Persistence of chronic angina despite intervention may be multi-factorial. Mechanical intervention may be incomplete, either by choice or because of complicated vasculature. Restenosis and reocclusion may occur, though certainly the use of stents (and now drug-eluting stents) in PCI, and the use of internal mammary artery grafts rather than saphenous vein grafts in CABG, have helped reduce the incidence of target vessel revascularization. Finally, disease progression in native vessels cannot be ruled out. Microvascular dysfunction may also play a role in angina persistence.16

When both angina frequency and severity are evaluated in tandem, symptom distress and relief can have a significant impact on both the decline and improvement in patient quality of life (QOL).17 Furthermore, when the condition is so severe that physical functioning is impaired, patient perception of a good quality of life can be negatively affected.18

The burden of angina on patientÔÇÖs lives is often compounded by the burden of additional comorbidities. Several studies have reported the presence of comorbidities such as diabetes, reactive airway disease, peripheral vascular disease (PVD), heart failure and depression.19-23 Each of these conditions compromises patient health and well-being. As a new comorbidity is diagnosed, physical and social functioning are likely to decline further over time.

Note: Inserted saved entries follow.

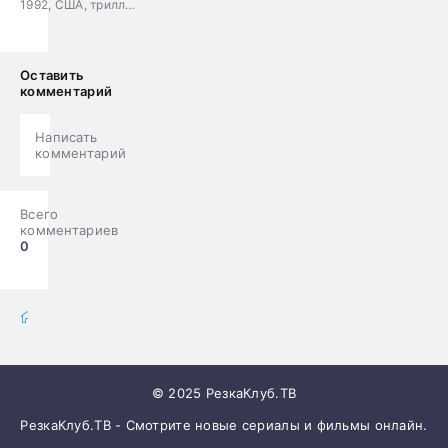
1992, США, триллер, криминал
Оставить
комментарий
Написать
комментарий
Всего
комментариев
0
фильмы онлайн
» Сериалы
© 2025 РезкаКлуб.ТВ
РезкаКлуб.ТВ - Смотрите новые сериалы и фильмы онлайн.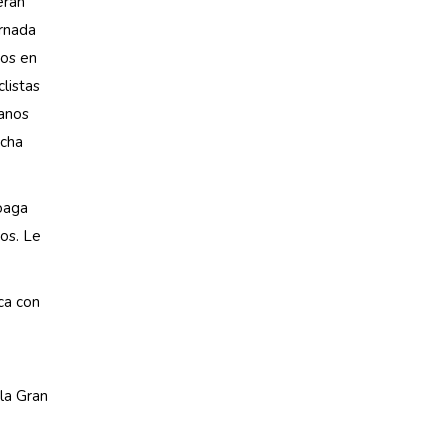
eran
ornada
dos en
listas
manos
icha
coaga
os. Le
ca con
la Gran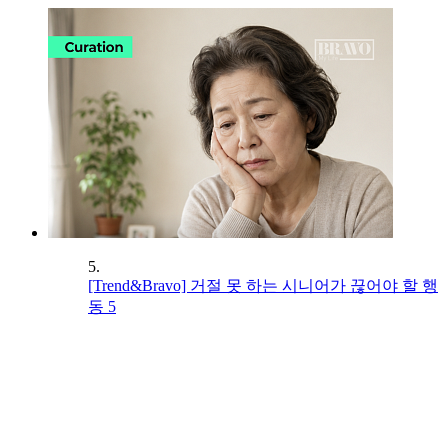
5.
[Trend&Bravo] 거절 못 하는 시니어가 끊어야 할 행
동 5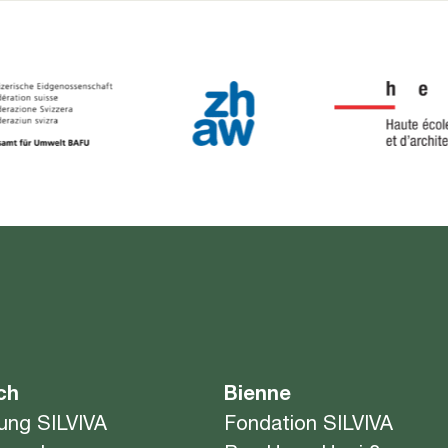
ch
Bienne
tung SILVIVA
Fondation SILVIVA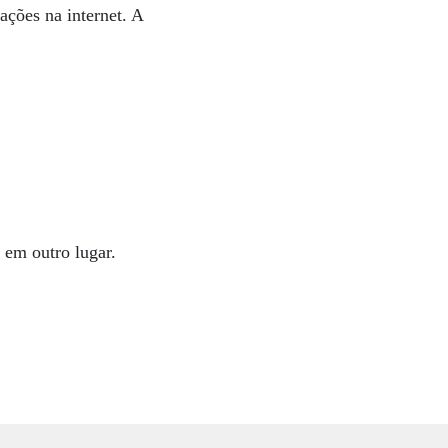
ações na internet. A
 em outro lugar.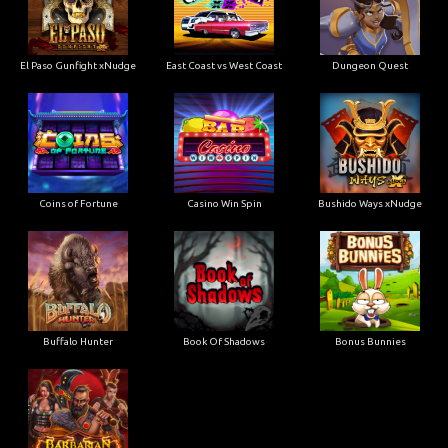
El Paso Gunfight xNudge
East Coast vs West Coast
Dungeon Quest
Coins of Fortune
Casino Win Spin
Bushido Ways xNudge
Buffalo Hunter
Book Of Shadows
Bonus Bunnies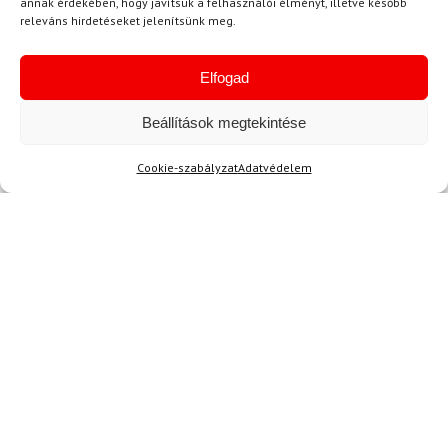
annak érdekében, hogy javítsuk a felhasználói élményt, illetve később
E-mail
releváns hirdetéseket jelenítsünk meg.
Elfogad
Az üzeneted
Beállítások megtekintése
Cookie-szabályzat
Adatvédelem
Egyetértek a
felhasználási feltételekkel és a személyes
adatok védelmével.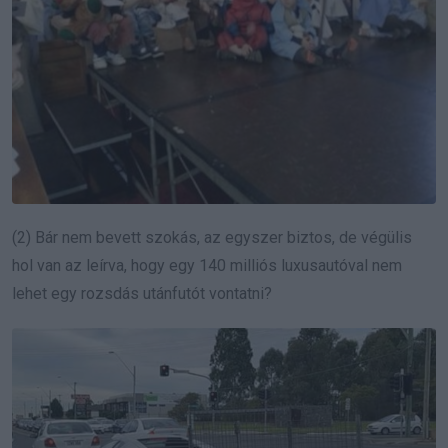
(2) Bár nem bevett szokás, az egyszer biztos, de végülis
hol van az leírva, hogy egy 140 milliós luxusautóval nem
lehet egy rozsdás utánfutót vontatni?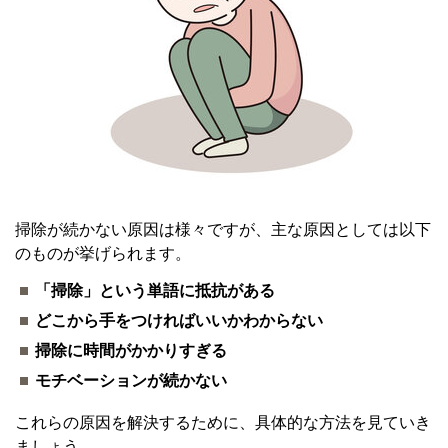
掃除が続かない原因は様々ですが、主な原因としては以下
のものが挙げられます。
「掃除」という単語に抵抗がある
どこから手をつければいいかわからない
掃除に時間がかかりすぎる
モチベーションが続かない
これらの原因を解決するために、具体的な方法を見ていき
ましょう。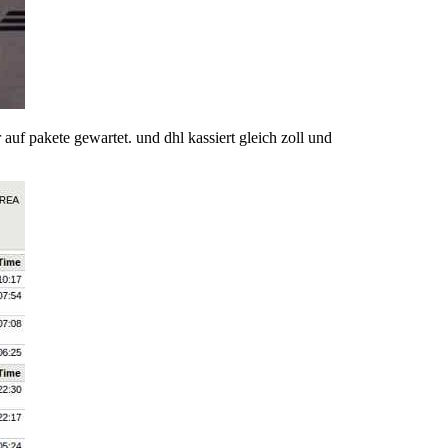
auf pakete gewartet. und dhl kassiert gleich zoll und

The downward spiral of worsening angina symptoms and physical and social functioning can be accelerated by the presence of depression. Acute angina attacks can prevent patients from participating in many of their usual activities and may lead to restriction of pleasurable social functions and relationships. Anticipatory anxiety of future attacks and the onset of depression related to the loss of various levels of independence can increase sympathetic tone and decrease parasympathetic activity.

Sequelae of depression may include increased angina frequency and severity, greater platelet reactivity, and higher mortality rates post-MI.24 Symptoms of depression often go under-recognized and under-treated. The resulting increase in angina activity can impose a heavier angina burden and potentially lead to further reduction in physical function, ability to perform daily activities, and socialization.

The burden of chronic angina can be significant, and physical functioning and limitation are critical determinants of overall QOL, even in the presence of comorbidities. Patients are most concerned with reducing angina frequency and severity, and improving physical functioning. If achieved, these outcomes have the potential to dramatically improve the quality of the extended lifespan of patients with chronic angina. Despite many innovations, the pain and discomfort of chronic angina still plagues many patients. Chronic angina is a significant, life-altering condition that continues to be less than optimally managed. Many people who suffer from the chronic and sometimes unpredictable pain or discomfort of chronic angina also experience the additional burden of other chronic illnesses. Patients with chronic angina continue to be challenged by their condition despite medical innovations.